Gaps in Government plans will mean significant failure in "rehabilitation revolution"
Release Date: 28 Feb 2011
Children as young as 13 are being released from custody into unsuitable and unsafe housing, leaving them vulnerable to reoffending at huge cost to themselves, society and the Exchequer.
New Barnardo’s research published today has found that a young person caught in a cycle of homelessness and re-offending can cost the Government as much as £116,094 over three years - but if they receive the necessary support there could be savings of £67,000 per child.
Suitable accommodation and support for young people leaving custody is crucial in achieving successful rehabilitation. Yet in its work with thousands of young offenders Barnardo’s has found that significant numbers are leaving custody without a safe place to live.

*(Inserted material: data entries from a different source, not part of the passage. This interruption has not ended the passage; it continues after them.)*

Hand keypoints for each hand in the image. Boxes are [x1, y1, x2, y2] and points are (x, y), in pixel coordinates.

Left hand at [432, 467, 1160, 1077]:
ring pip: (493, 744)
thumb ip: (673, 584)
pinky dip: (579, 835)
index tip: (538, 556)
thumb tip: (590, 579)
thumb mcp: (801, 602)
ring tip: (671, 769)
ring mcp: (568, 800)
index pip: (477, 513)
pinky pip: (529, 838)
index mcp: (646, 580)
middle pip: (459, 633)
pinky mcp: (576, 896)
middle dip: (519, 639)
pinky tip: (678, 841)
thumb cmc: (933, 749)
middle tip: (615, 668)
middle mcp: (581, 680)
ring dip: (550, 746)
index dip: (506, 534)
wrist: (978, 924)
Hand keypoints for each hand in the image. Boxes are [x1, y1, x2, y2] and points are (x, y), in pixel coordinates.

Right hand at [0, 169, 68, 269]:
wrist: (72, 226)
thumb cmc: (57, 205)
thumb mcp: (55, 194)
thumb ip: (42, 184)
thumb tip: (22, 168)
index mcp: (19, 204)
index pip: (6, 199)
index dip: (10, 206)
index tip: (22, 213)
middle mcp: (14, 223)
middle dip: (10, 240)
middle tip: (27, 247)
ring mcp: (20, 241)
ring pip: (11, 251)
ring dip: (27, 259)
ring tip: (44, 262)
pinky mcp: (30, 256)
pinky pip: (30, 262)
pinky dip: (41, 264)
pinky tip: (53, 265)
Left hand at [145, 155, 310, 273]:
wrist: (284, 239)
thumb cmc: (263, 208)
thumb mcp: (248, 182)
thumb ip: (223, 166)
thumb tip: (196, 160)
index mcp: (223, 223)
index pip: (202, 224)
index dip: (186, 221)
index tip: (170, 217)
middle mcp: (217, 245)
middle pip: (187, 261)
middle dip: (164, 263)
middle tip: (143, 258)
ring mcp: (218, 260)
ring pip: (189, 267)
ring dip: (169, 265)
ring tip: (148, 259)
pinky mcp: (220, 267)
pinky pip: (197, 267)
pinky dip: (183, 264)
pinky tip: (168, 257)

In 2009/10, 4,147 referrals were made to Barnardo’s to help young people in custody, and of these housing was a top five concern.
Calling for cross-governmental leadership and action, Barnardo’s chief executive Anne Marie Carrie said:
These children can be all too easy to ignore, but our report shows that we do so at great cost to their young lives and society.

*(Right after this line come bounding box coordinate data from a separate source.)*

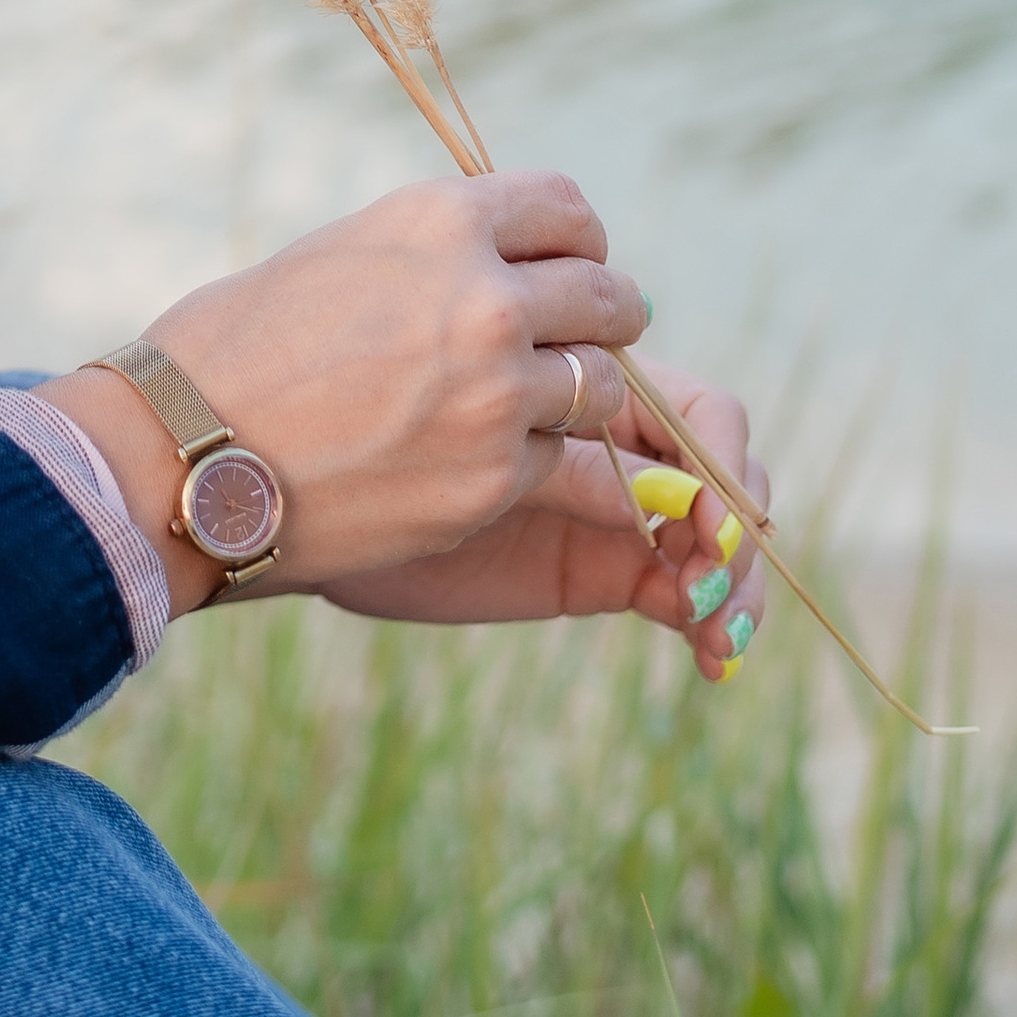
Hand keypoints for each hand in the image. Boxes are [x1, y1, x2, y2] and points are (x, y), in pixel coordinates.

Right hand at [42, 171, 650, 622]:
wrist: (190, 449)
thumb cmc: (246, 343)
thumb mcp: (348, 252)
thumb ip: (441, 253)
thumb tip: (522, 267)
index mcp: (440, 219)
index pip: (569, 211)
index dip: (574, 241)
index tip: (564, 267)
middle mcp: (483, 298)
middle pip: (609, 297)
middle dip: (598, 318)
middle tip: (570, 341)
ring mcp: (496, 395)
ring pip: (603, 386)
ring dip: (574, 395)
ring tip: (519, 404)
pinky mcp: (493, 481)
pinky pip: (558, 460)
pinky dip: (528, 460)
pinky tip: (471, 457)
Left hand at [327, 359, 769, 682]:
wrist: (279, 495)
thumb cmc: (346, 444)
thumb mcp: (456, 451)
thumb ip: (559, 466)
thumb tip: (661, 494)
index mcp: (570, 365)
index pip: (685, 399)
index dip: (717, 455)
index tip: (712, 517)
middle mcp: (599, 428)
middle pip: (715, 459)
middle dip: (736, 518)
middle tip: (716, 576)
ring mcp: (604, 497)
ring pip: (711, 525)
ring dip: (735, 574)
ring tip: (718, 625)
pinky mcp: (596, 565)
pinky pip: (677, 584)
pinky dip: (710, 616)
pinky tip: (711, 651)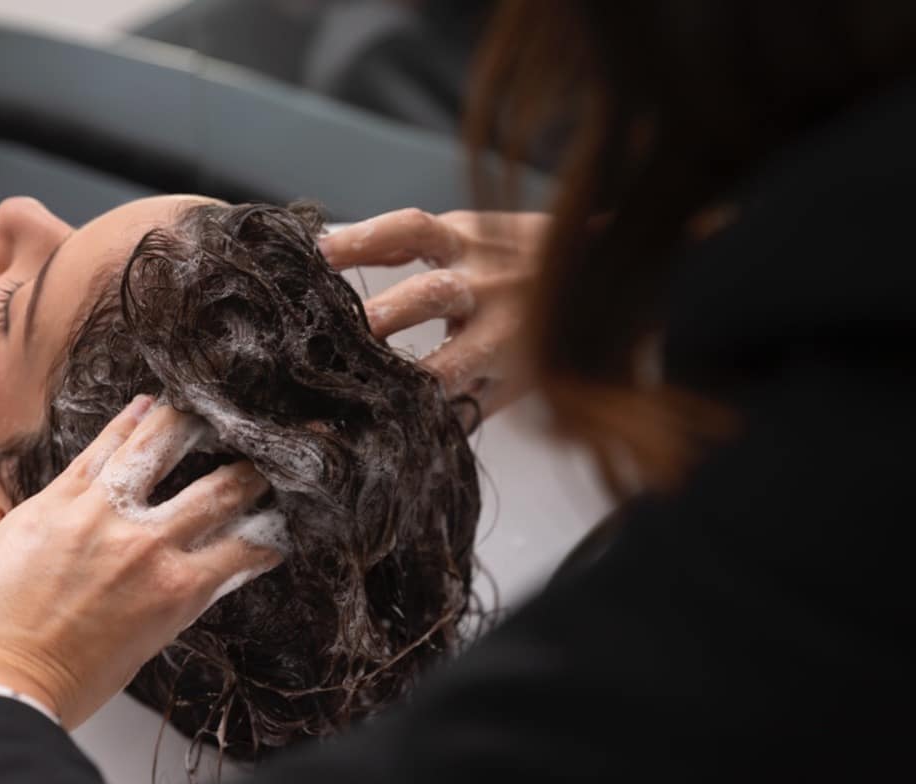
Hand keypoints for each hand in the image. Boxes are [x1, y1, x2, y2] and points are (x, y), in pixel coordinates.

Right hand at [0, 396, 282, 729]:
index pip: (112, 443)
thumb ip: (0, 526)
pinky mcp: (174, 590)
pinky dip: (261, 546)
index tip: (162, 404)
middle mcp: (107, 511)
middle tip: (236, 420)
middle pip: (169, 446)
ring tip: (274, 470)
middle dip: (204, 426)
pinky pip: (236, 555)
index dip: (143, 418)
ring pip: (217, 493)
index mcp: (59, 501)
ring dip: (249, 479)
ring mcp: (145, 546)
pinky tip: (279, 539)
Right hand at [320, 208, 549, 419]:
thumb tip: (417, 429)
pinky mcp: (465, 225)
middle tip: (327, 337)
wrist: (601, 271)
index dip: (404, 387)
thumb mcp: (522, 382)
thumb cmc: (552, 338)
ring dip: (361, 249)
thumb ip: (473, 403)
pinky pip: (414, 223)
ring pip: (418, 237)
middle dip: (377, 318)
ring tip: (314, 266)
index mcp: (504, 340)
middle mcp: (490, 290)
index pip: (447, 368)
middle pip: (428, 297)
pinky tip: (327, 245)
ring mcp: (476, 250)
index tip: (364, 403)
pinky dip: (370, 231)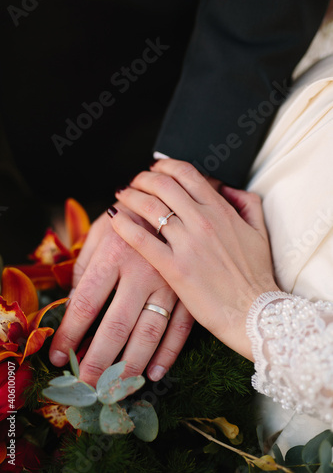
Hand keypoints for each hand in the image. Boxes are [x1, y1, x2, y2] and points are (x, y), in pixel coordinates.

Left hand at [49, 200, 193, 385]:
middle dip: (97, 360)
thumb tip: (71, 301)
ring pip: (148, 332)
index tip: (59, 356)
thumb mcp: (102, 228)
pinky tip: (153, 372)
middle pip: (115, 325)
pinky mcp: (190, 289)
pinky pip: (180, 327)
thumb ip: (85, 263)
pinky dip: (168, 353)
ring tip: (116, 387)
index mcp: (114, 253)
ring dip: (130, 365)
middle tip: (86, 383)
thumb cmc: (132, 215)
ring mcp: (169, 281)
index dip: (69, 334)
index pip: (85, 303)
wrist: (179, 199)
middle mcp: (141, 270)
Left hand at [110, 159, 279, 359]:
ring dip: (131, 196)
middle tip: (134, 182)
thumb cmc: (256, 275)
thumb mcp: (260, 232)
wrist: (254, 312)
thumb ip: (247, 203)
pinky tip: (115, 219)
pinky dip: (124, 225)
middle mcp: (202, 221)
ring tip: (121, 196)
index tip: (155, 169)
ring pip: (149, 207)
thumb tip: (228, 188)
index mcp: (221, 210)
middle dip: (143, 178)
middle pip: (163, 185)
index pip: (186, 174)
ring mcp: (187, 243)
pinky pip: (141, 239)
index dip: (165, 166)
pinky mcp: (174, 268)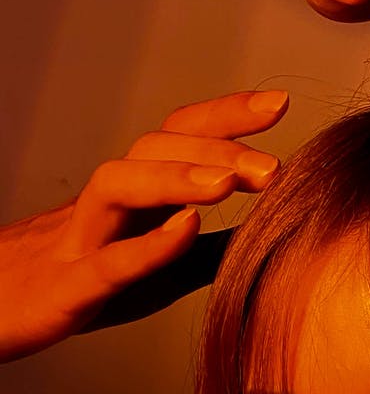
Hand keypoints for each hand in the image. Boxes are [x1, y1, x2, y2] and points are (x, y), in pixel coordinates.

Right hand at [0, 88, 286, 362]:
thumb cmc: (71, 286)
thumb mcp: (147, 268)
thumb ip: (199, 254)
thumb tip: (259, 238)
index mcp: (128, 197)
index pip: (176, 139)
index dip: (223, 117)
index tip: (277, 105)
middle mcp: (104, 205)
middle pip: (153, 149)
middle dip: (215, 148)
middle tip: (273, 166)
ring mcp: (80, 240)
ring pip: (119, 187)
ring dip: (178, 178)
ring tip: (231, 185)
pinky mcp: (67, 288)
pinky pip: (108, 261)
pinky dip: (148, 244)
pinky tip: (187, 229)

"Young people who offend are among the most vulnerable; a quarter have special educational needs and almost a fifth have depression, yet children as young as 13 are sent back to families who can’t cope and end up without a safe place to live.
"The Government is on the verge of a self-styled ‘rehabilitation revolution’ – but there are gaps in the Ministry of Justice’s plans which must be filled to ensure we do right by these children and society by bringing down crime levels.
"We don’t say this lightly, we are all too aware of the cuts being made across the UK in an effort to fight the effects on the economic crisis we are in, but surely, if ever there is a case for return on investment this is it."
Barnardo’s report, No Fixed Abode: the accommodation struggle for young people leaving custody in England, calls for a cross-government action plan and dedicated senior officials from the MoJ, Department for Education and Department for Communities and Local Government to ensure that suitable accommodation for young people leaving custody is an issue of urgent priority.